• L’America torna a votare, oggi, per le elezioni di midterm, così chiamate perché arrivano a metà del mandato del presidente.

• Per gli Stati Uniti sono le prime elezioni dopo le presidenziali del 2020, che consentirono a Biden di arrivare alla Casa Bianca sfrattando Donald Trump. L’ex presidente, ancora oggi, sostiene che quelle di due anni fa furono elezioni «rubate»: un’affermazione priva di qualunque riscontro fattuale, ma considerata vera da milioni di elettori americani — e da decine di candidati di oggi.

• Si decide oggi il controllo di tutti e 435 i seggi della Camera, di 35 seggi sui 100 del Senato (il mandato è di sei anni) e di 36 su 50 governatori.
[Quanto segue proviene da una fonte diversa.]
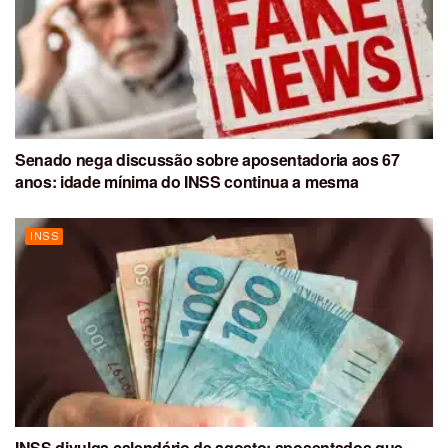
Senado nega discussão sobre aposentadoria aos 67
anos: idade mínima do INSS continua a mesma
INSS
INSS divulga calendário de agosto: aposentados que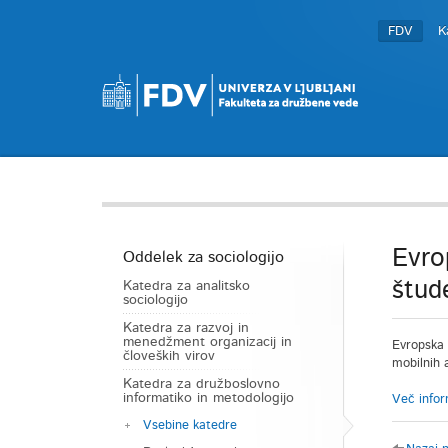
FDV
K
Evro
Oddelek za sociologijo
štud
Katedra za analitsko
sociologijo
Katedra za razvoj in
menedžment organizacij in
Evropska k
človeških virov
mobilnih a
Katedra za družboslovno
informatiko in metodologijo
Več info
Vsebine katedre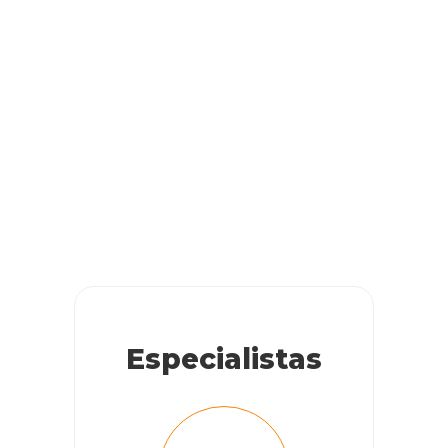
Especialistas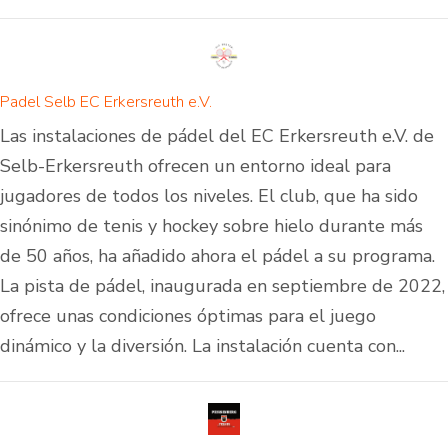
Padel Selb EC Erkersreuth e.V.
Las instalaciones de pádel del EC Erkersreuth e.V. de
Selb-Erkersreuth ofrecen un entorno ideal para
jugadores de todos los niveles. El club, que ha sido
sinónimo de tenis y hockey sobre hielo durante más
de 50 años, ha añadido ahora el pádel a su programa.
La pista de pádel, inaugurada en septiembre de 2022,
ofrece unas condiciones óptimas para el juego
dinámico y la diversión. La instalación cuenta con...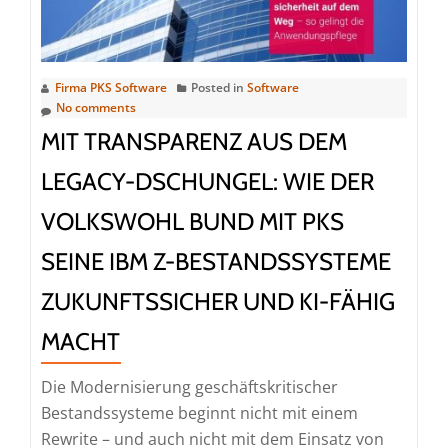
Reson
auf
die
PKS-
Firma PKS Software
Posted in
Software
No comments
Vortr
bei
MIT TRANSPARENZ AUS DEM
der
LEGACY-DSCHUNGEL: WIE DER
POW3
digital
VOLKSWOHL BUND MIT PKS
2026
SEINE IBM Z-BESTANDSSYSTEME
ZUKUNFTSSICHER UND KI-FÄHIG
MACHT
Die Modernisierung geschäftskritischer
Bestandssysteme beginnt nicht mit einem
Rewrite – und auch nicht mit dem Einsatz von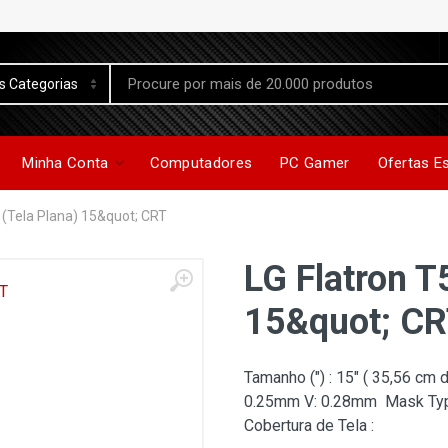
Minha Conta
Computadores
PC Gamer
Ofertas E
 (Tela Plana) 15&quot; CRT
LG Flatron T
15&quot; C
Tamanho (") : 15" ( 35,56 cm 
0.25mm V: 0.28mm Mask Typ
Cobertura de Tela :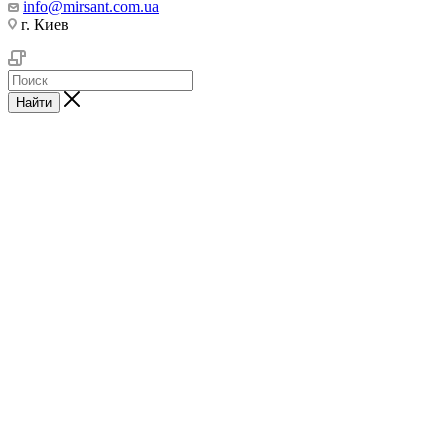
info@mirsant.com.ua
г. Киев
Найти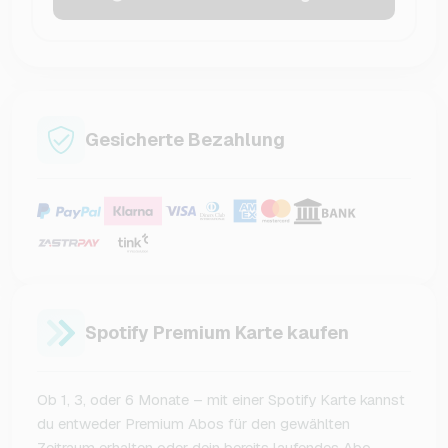
Gesicherte Bezahlung
Spotify Premium Karte kaufen
Ob 1, 3, oder 6 Monate – mit einer Spotify Karte kannst
du entweder Premium Abos für den gewählten
Zeitraum erhalten oder dein bereits laufendes Abo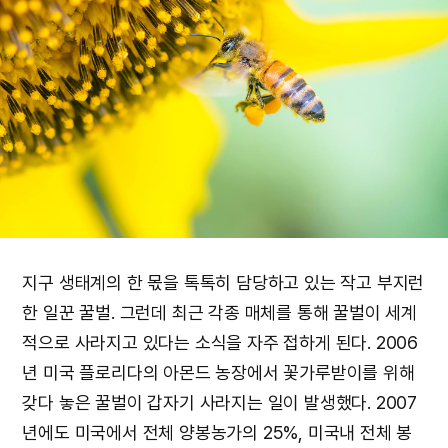
지구 생태계의 한 몫을 톡톡히 담당하고 있는 작고 부지런
한 일꾼 꿀벌. 그런데 최근 각종 매체를 통해 꿀벌이 세계
적으로 사라지고 있다는 소식을 자주 접하게 된다. 2006
년 미국 플로리다의 아몬드 농장에서 꽃가루받이를 위해
갖다 놓은 꿀벌이 갑자기 사라지는 일이 발생했다. 2007
년에도 미국에서 전체 양봉농가의 25%, 미국내 전체 봉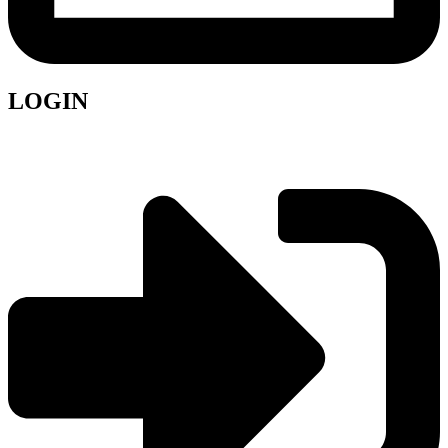
LOGIN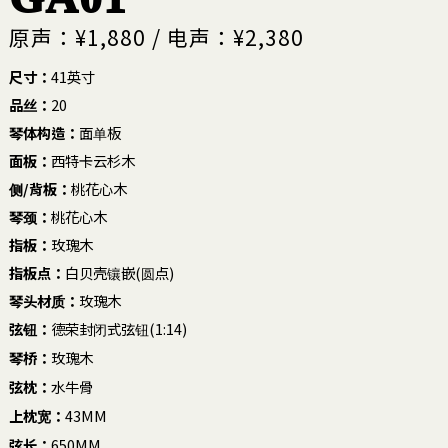
原声：¥1,880 / 电声：¥2,380
尺寸：
41英寸
品丝：
20
琴体构造：
面单板
面板：
西特卡云杉木
侧/背板：
桃花心木
琴颈：
桃花心木
指板：
玫瑰木
指板点：
白贝壳镶嵌(圆点)
琴头材质：
玫瑰木
弦钮：
德荣封闭式弦钮(1:14)
琴桥：
玫瑰木
弦枕：
水牛骨
上枕宽：
43MM
弦长：
650MM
Ci sono in ballo anche 27 poltrone di segretari di stato e migliaia di parlamentari statali e funzionari locali. In cinque Stati viene chiesto anche agli elettori di esprimersi sul diritto all’aborto.

• Al momento i democratici hanno la maggioranza sia alla Camera, con 222 contro 213 seggi, che al Senato (spaccato a metà ma con la vicepresidente Kamala Harris a fare da ago della bilancia). Tutti i sondaggi e gli esperti prevedono che il controllo della Camera passerà ai repubblicani: ciò su cui si dibatte è se la vittoria sarà molto ampia o più contenuta. Il Senato resta invece in bilico. Molto dipende da pochi Stati: Pennsylvania, Georgia, Arizona, Nevada, dove i candidati dei due partiti si fronteggiano in testa a testa più o meno serrati, e tra gli Stati in qualche modo in bilico è possibile includere anche North Hampshire e Wisconsin.